When It’s Okay to Evict a Tenant
By Teresa at 15 January, 2010, 3:19 am
On this site, we’ve covered the importance of clear rental agreements and leases a dozen times or extra. And we’ve confirmed that the link linking landlord and tenant is strictly a business one. Never does that distinction become extra vital than when it’s time to evict a tenant.
Even landlords who choose tenants very wisely, who run all the right credit checks and background screening checks, and who have excellent, professional relationships with their tenants will face the inevitable exile soon or later. And, if that landlord is a compassionate person, he or she might not believe excellent about doing it.
This economy has made it tough for all. Tenants are losing jobs and landlords are having a hard time filling rental vacancies—there’s no skepticism the business has changed drastically over the past year. But even in this economy, landlords must look at exile as a business choice—hard as that can be.
Is it okay to evict a tenant in this terrible job and rental market? The pledge is “yes.” If you’re in skepticism, pull out the rental or lease agreement. Read it over.
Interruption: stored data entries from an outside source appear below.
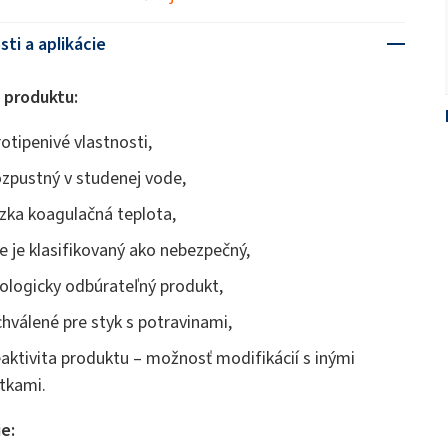
sti a aplikácie
 produktu:
rotipenivé vlastnosti,
ozpustný v studenej vode,
ízka koagulačná teplota,
ie je klasifikovaný ako nebezpečný,
iologicky odbúrateľný produkt,
chválené pre styk s potravinami,
eaktivita produktu – možnosť modifikácií s inými
átkami.
ie:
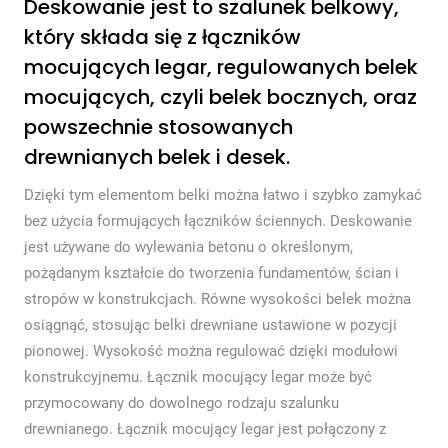
Deskowanie jest to szalunek belkowy,
który składa się z łączników
mocujących legar, regulowanych belek
mocujących, czyli belek bocznych, oraz
powszechnie stosowanych
drewnianych belek i desek.
Dzięki tym elementom belki można łatwo i szybko zamykać
bez użycia formujących łączników ściennych. Deskowanie
jest używane do wylewania betonu o określonym,
pożądanym kształcie do tworzenia fundamentów, ścian i
stropów w konstrukcjach. Równe wysokości belek można
osiągnąć, stosując belki drewniane ustawione w pozycji
pionowej. Wysokość można regulować dzięki modułowi
konstrukcyjnemu. Łącznik mocujący legar może być
przymocowany do dowolnego rodzaju szalunku
drewnianego. Łącznik mocujący legar jest połączony z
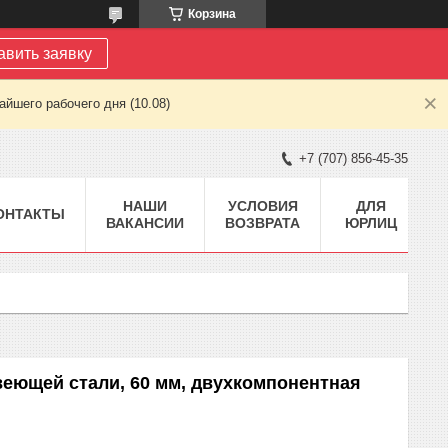
Корзина
авить заявку
йшего рабочего дня (10.08)
+7 (707) 856-45-35
НАШИ
УСЛОВИЯ
ДЛЯ
ОНТАКТЫ
ВАКАНСИИ
ВОЗВРАТА
ЮРЛИЦ
еющей стали, 60 мм, двухкомпонентная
Check off the terms and conditions that your tenant has failed to honor. Hark back yourself that when your tenant signed that lease agreement, he or she agreed to abide by all of those terms and conditions. And they agreed that if they broke the agreement, you had the right to pocket action, including exile.
You took a chance that the tenant would uphold their end of the bargain, just as you performed all the duties you agreed to. In complimentary this tenant, you conducted your due diligence, mitigated your risk through tenant screening, and verified employment and tenant credit history. Though it was based in smart business practices, you still took a chance.
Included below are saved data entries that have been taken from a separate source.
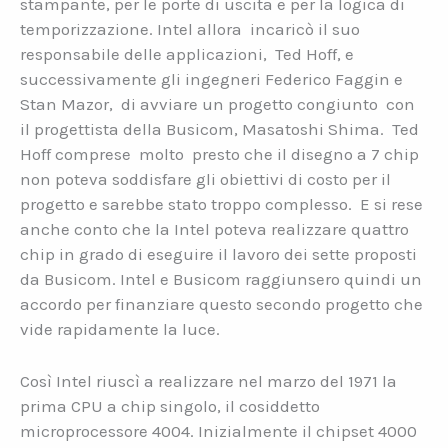
stampante, per le porte di uscita e per la logica di
temporizzazione. Intel allora incaricò il suo
responsabile delle applicazioni, Ted Hoff, e
successivamente gli ingegneri Federico Faggin e
Stan Mazor, di avviare un progetto congiunto con
il progettista della Busicom, Masatoshi Shima. Ted
Hoff comprese molto presto che il disegno a 7 chip
non poteva soddisfare gli obiettivi di costo per il
progetto e sarebbe stato troppo complesso. E si rese
anche conto che la Intel poteva realizzare quattro
chip in grado di eseguire il lavoro dei sette proposti
da Busicom. Intel e Busicom raggiunsero quindi un
accordo per finanziare questo secondo progetto che
vide rapidamente la luce.
Così Intel riuscì a realizzare nel marzo del 1971 la
prima CPU a chip singolo, il cosiddetto
microprocessore 4004. Inizialmente il chipset 4000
When it turns out that the tenant and you both made a mistake in entering into the agreement, then choosing to evict is okay. When it turns out that, despite the best efforts on both sides, the terms of the rental agreement cannot be upheld by the tenant, then choosing to evict is okay. Making the best business choice you can when a tenant breaks the rental agreement is okay.
This is just one reason a strong rental or lease agreement is the foundation of every landlord/tenant link.